**TASK PROMPT:** Reproduce word for word the portion of the article below on the Ambani brothers' dispute over Reliance Infocomm, beginning at the words "The RIL conversion, if" and stopping after "running the business.".

**TEXT SHOWN:**
★ ★ ★ ★

The fight between the Ambani brothers, Mukesh and Anil, over the Reliance Industries investment in Reliance Infocomm began in late 2003, with Anil protesting strongly about the price at which Mukesh proposed to convert RIL's preference share investment in Infocomm into equity.
 
His protests effectively blocked the conversion, which he argued were not in RIL's interest. The RIL board three months later reduced his financial powers.
 
In November or December of 2003, Mukesh Ambani (chairman of both RIL and Infocomm) proposed that the preference shares with a face value of a rupee be converted into equity shares at Rs 50 per share with a face value of a rupee.
 
Four months later, in April, he raised this price to Rs 96.20 per share "" at exactly the time when Mukesh's own sweat equity was being issued at a rupee a share.
 
Thus, RIL was to pay Rs 8,100 crore for equity shares with a face value of Rs 84 crore, while in the same month its chairman would get equity of Rs 50 crore at par "" which the RIL board was not aware of.
 
The RIL conversion, if it had happened, would have taken its beneficial holding in Infocomm from 36 per cent to about 46 per cent of the increased capital "" ie, less than the majority, although it would have funded about 90 per cent of Infocomm's investment, provided financial guarantees and taken on much of the responsibility for even running the business.
 
Anil Ambani as a member of the RIL board, protested strongly at the conversion that was proposed, according to company sources. He demanded to know who had done any independent valuation of Reliance Infocomm in order to arrive at the proposed conversion price.
 
Anil also asked why the earlier conversion at Rs 50 per share had not gone through, and why a much higher conversion price was now proposed.
 
A senior Reliance group official, who is close to Mukesh Ambani, contested that Anil Ambani had blocked the conversion of preference shares.
 
He said: "Corporate procedures normally followed in such cases of conversion are that the company (here, Reliance Industries) appoints a valuer to fix the price of conversion. Nothing of that sort has happened." The official also said the conversion price was neither fixed at Rs 50 nor at Rs 96.20.
 
According to company law and normal practice, all investment decisions by a company have to be taken unanimously by its board of directors.
 
In the face of Anil Ambani's protests, the conversion of the preference shares held by RIL in Infocomm could not be converted into equity and may not even have been taken formally to the board for its consideration.

★ ★ ★ ★

Pixel coordinate tracking data
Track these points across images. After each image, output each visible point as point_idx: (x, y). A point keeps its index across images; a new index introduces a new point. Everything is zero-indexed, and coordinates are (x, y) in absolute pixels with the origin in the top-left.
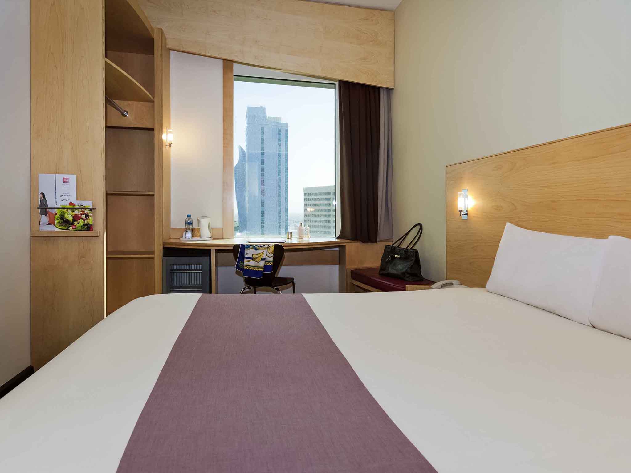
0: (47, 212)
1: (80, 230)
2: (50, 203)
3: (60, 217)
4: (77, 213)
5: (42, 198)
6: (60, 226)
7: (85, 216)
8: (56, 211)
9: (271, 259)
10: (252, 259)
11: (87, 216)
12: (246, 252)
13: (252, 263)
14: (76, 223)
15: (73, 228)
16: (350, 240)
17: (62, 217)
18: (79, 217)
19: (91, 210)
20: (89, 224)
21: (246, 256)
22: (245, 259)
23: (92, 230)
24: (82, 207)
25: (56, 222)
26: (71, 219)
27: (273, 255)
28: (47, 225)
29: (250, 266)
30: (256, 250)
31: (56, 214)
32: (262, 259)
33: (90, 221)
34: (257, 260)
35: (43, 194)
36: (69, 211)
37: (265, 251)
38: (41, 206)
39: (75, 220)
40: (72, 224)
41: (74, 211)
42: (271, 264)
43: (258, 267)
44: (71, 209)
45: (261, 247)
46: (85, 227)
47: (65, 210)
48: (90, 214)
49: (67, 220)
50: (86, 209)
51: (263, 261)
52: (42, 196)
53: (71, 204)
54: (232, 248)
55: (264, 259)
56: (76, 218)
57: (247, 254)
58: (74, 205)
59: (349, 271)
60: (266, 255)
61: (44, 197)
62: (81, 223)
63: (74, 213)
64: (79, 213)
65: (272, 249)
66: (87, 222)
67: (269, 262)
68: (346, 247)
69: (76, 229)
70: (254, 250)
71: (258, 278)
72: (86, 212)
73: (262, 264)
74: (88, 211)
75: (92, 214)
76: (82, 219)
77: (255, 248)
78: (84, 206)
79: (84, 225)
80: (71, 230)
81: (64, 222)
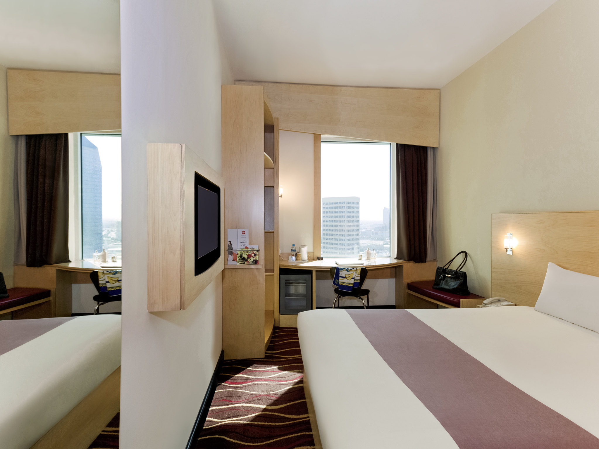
0: (232, 253)
1: (251, 264)
2: (234, 247)
3: (240, 256)
4: (250, 253)
5: (230, 244)
6: (240, 261)
7: (254, 255)
8: (238, 252)
9: (359, 278)
10: (345, 277)
11: (255, 255)
12: (340, 273)
13: (345, 281)
14: (249, 259)
15: (247, 263)
16: (407, 261)
17: (241, 256)
18: (251, 255)
19: (258, 251)
20: (256, 260)
21: (340, 275)
22: (340, 278)
23: (258, 264)
24: (253, 249)
25: (238, 259)
26: (246, 257)
27: (360, 275)
28: (232, 261)
29: (344, 283)
30: (348, 271)
31: (238, 254)
32: (353, 278)
33: (257, 258)
34: (348, 279)
35: (230, 242)
36: (245, 252)
37: (355, 272)
38: (229, 249)
39: (248, 258)
40: (247, 260)
41: (248, 252)
42: (359, 281)
43: (349, 284)
44: (246, 251)
45: (351, 269)
46: (254, 262)
47: (242, 252)
48: (257, 254)
49: (244, 258)
50: (255, 251)
51: (353, 280)
52: (229, 243)
53: (246, 248)
54: (329, 269)
55: (354, 278)
56: (249, 256)
57: (341, 274)
58: (248, 248)
59: (406, 284)
60: (355, 275)
61: (231, 243)
62: (252, 259)
63: (248, 253)
64: (251, 253)
65: (359, 271)
66: (255, 258)
67: (357, 280)
68: (404, 267)
69: (249, 264)
70: (346, 272)
71: (350, 291)
72: (255, 252)
73: (352, 281)
74: (256, 252)
75: (258, 254)
76: (252, 257)
77: (347, 270)
78: (254, 249)
79: (254, 261)
80: (246, 264)
81: (242, 259)
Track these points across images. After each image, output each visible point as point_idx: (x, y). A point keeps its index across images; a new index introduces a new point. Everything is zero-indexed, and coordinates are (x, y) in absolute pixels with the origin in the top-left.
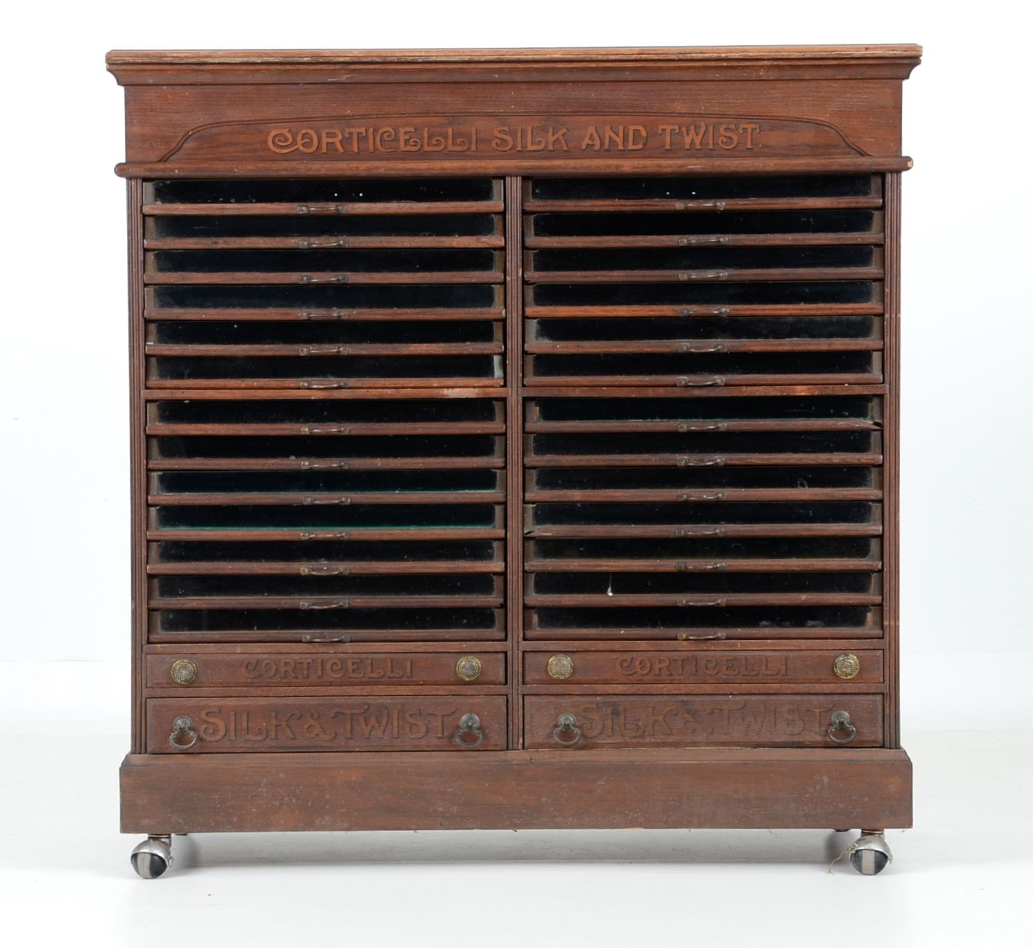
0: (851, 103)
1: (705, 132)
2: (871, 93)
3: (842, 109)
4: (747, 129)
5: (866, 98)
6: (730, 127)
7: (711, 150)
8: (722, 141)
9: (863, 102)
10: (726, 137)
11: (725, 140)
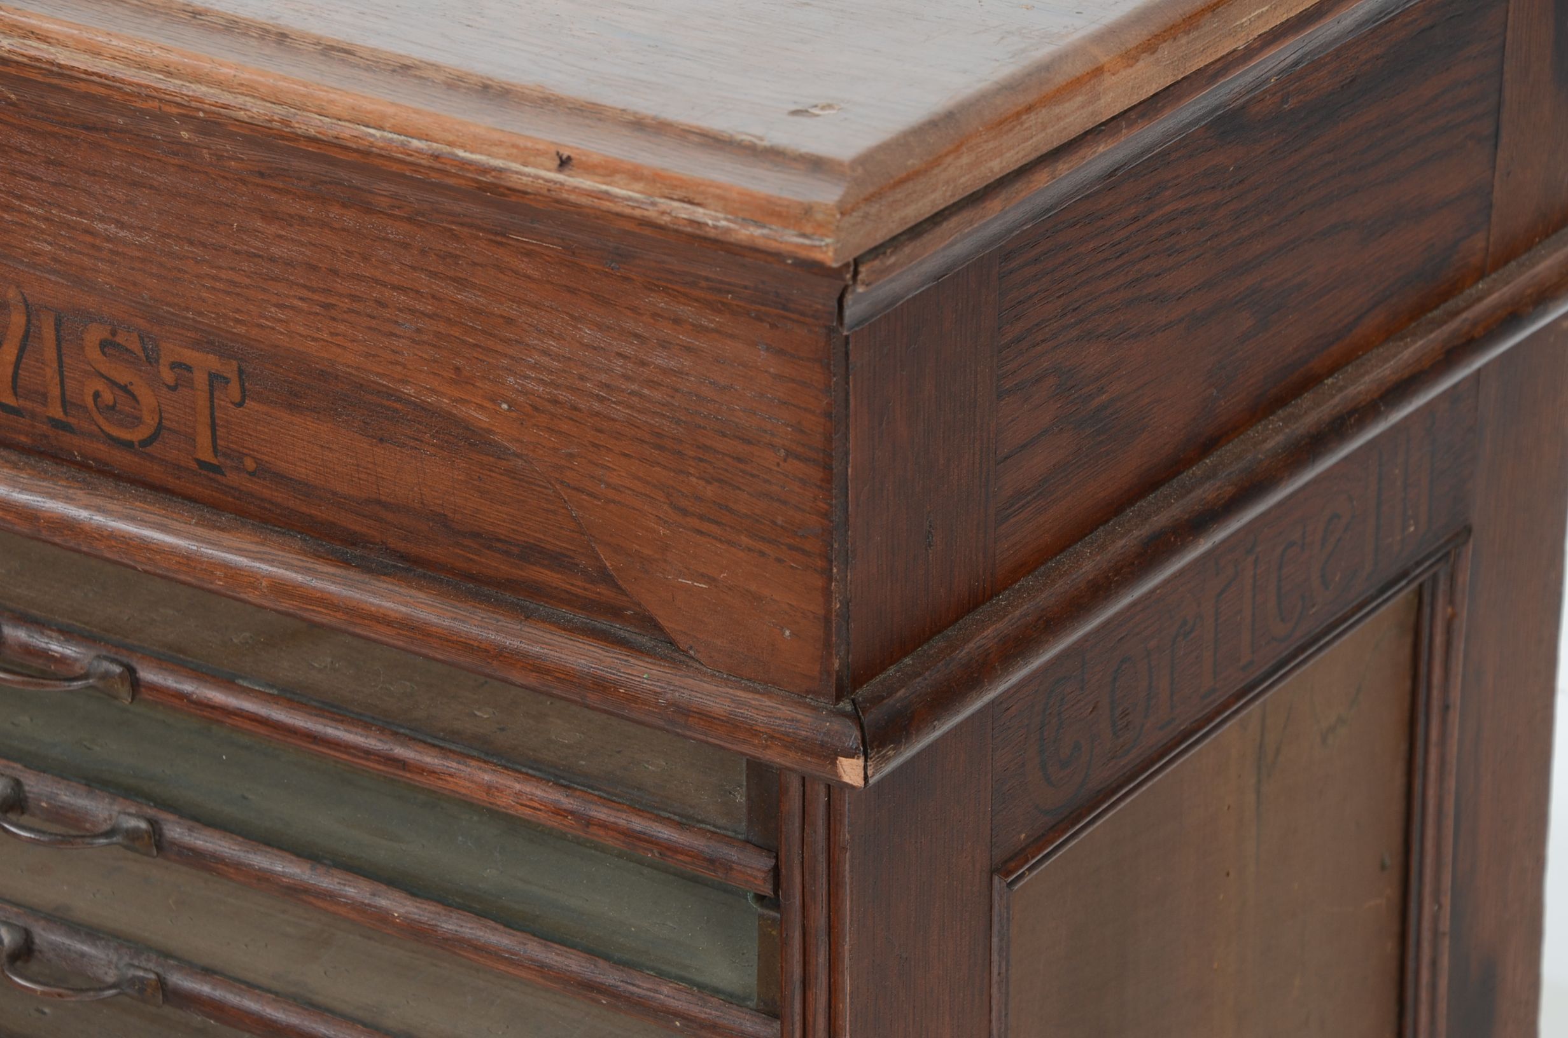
0: (603, 377)
1: (26, 335)
2: (688, 349)
3: (563, 395)
4: (189, 369)
5: (665, 371)
6: (120, 339)
7: (56, 424)
8: (97, 395)
9: (652, 384)
10: (113, 383)
11: (108, 397)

★ ★ ★ ★

**EXERCISE SOLUTION:**
The RIL conversion, if it had happened, would have taken its beneficial holding in Infocomm from 36 per cent to about 46 per cent of the increased capital "" ie, less than the majority, although it would have funded about 90 per cent of Infocomm's investment, provided financial guarantees and taken on much of the responsibility for even running the business.